Seasonal Allergies and Kids

Don't let itchy eyes and runny noses spoil your child's fall!

By Tracy Leigh Ritts


Does your child suffer from seasonal allergies? If so, spring, summer, and fall may be tough months for them.

Some of the symptoms of seasonal allergies are runny, stuffy, or itchy noses, frequent sneezing, itchy mouth, red and itchy eyes, coughing, and even difficulty breathing. Children with asthma are particularly at risk if they also suffer from these allergies, as they will likely have a tougher time dealing with their asthma.


Commonsense Precautions

The culprit of seasonal allergies is pollen. Pollen is all around us from April to October each and every year. Tree pollens create issues in the spring, grasses in the middle of summer, and ragweed from late summer to early autumn.


As a parent of a child with seasonal allergies, you want them to be as comfortable as possible. Here are some hints to help you –- and your child –- get through the allergy season:


1.   Pollen levels fluctuate daily, so check the index levels every day. The news, the Internet, newspapers, and the radio will give you this information. On heavy pollen days, keep your children inside, with the windows closed and the air conditioning on. Or, if you live near a beach, spend the day there, where the pollen levels will not be as high.

2.   Limit early morning activity. Pollen is usually the worst between five and ten in the morning, so plan late morning and early afternoon activities.
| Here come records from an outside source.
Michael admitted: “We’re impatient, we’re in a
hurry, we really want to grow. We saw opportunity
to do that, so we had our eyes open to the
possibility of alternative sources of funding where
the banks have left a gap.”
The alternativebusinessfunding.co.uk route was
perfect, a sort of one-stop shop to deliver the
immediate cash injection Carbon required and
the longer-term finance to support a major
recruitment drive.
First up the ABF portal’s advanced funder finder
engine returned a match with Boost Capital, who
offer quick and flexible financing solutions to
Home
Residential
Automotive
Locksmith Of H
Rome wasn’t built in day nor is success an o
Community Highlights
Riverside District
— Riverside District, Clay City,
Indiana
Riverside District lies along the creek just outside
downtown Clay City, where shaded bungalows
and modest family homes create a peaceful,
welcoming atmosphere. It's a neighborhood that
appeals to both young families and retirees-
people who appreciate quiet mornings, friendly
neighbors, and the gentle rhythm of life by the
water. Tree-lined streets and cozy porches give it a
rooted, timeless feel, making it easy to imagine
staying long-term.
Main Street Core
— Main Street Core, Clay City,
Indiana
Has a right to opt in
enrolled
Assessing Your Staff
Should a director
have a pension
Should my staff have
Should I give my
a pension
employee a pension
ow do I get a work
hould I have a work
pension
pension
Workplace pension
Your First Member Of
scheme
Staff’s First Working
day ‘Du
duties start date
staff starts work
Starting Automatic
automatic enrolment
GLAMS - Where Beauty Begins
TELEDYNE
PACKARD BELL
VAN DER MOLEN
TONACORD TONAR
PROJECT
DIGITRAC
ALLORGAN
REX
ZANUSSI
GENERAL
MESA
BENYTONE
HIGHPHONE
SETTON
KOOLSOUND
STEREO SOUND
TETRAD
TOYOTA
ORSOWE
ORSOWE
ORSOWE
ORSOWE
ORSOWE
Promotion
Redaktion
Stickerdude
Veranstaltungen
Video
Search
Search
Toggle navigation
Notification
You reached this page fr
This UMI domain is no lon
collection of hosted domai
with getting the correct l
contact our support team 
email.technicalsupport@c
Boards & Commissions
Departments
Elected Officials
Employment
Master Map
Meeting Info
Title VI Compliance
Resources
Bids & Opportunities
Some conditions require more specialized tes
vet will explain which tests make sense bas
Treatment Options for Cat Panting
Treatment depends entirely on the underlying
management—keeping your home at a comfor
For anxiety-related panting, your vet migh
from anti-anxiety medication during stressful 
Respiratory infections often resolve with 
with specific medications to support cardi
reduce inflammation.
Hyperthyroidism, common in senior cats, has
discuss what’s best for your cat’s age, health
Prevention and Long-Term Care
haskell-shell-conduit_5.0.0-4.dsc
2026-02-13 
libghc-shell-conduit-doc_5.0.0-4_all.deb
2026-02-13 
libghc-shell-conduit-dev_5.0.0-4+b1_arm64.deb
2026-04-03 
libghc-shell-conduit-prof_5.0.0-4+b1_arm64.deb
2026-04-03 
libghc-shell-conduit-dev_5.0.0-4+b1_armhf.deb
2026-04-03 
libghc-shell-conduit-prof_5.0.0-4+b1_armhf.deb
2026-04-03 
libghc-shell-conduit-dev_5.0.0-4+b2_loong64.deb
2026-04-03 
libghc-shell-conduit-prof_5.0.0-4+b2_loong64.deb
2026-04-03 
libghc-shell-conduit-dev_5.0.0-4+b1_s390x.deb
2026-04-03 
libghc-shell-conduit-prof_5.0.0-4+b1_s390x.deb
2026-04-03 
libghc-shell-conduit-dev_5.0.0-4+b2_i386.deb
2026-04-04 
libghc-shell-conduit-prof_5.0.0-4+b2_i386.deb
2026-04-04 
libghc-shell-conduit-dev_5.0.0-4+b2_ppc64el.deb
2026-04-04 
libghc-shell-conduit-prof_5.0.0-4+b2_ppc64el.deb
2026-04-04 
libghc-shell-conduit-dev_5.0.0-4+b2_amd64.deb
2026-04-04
3.   Machine dry all bedding, clothing, and curtains. Hanging them outside to dry means that the pollen in the air will settle on them, and then will end up in the house.

4.   When traveling, use the car’s air conditioner instead of open windows to cool the car.


Treatment for Allergies

Talk to your pediatrician about over-the-counter medicines. When you treat your child with them, be aware of the following information:


1.   Allergy medicines only treat the symptoms, not the cause, so you should try to identify what is causing the allergy and then do your best to remove the culprit, if possible.

2.   Unless your doctor says otherwise, do not use over-the-counter nasal decongestant sprays; in most cases they don’t really help and can, in fact, make the situation worse.  

3.   Look for eye drops specifically meant for allergies. Those with antihistamines in them that will help soothe your child’s eyes.

4.   If your child has asthma, discuss the appropriate care with the doctor before treating with over-the-counter allergy medicines. They may not work correctly for your child.


When in doubt, discuss any care with your doctor. If your child has serious allergies, you will want help to decide on the best treatment.


Most seasonal allergies are just that: temporary and yet disruptive and uncomfortable. While they demand attention, seasonal allergies do not have to ruin your child’s autumn!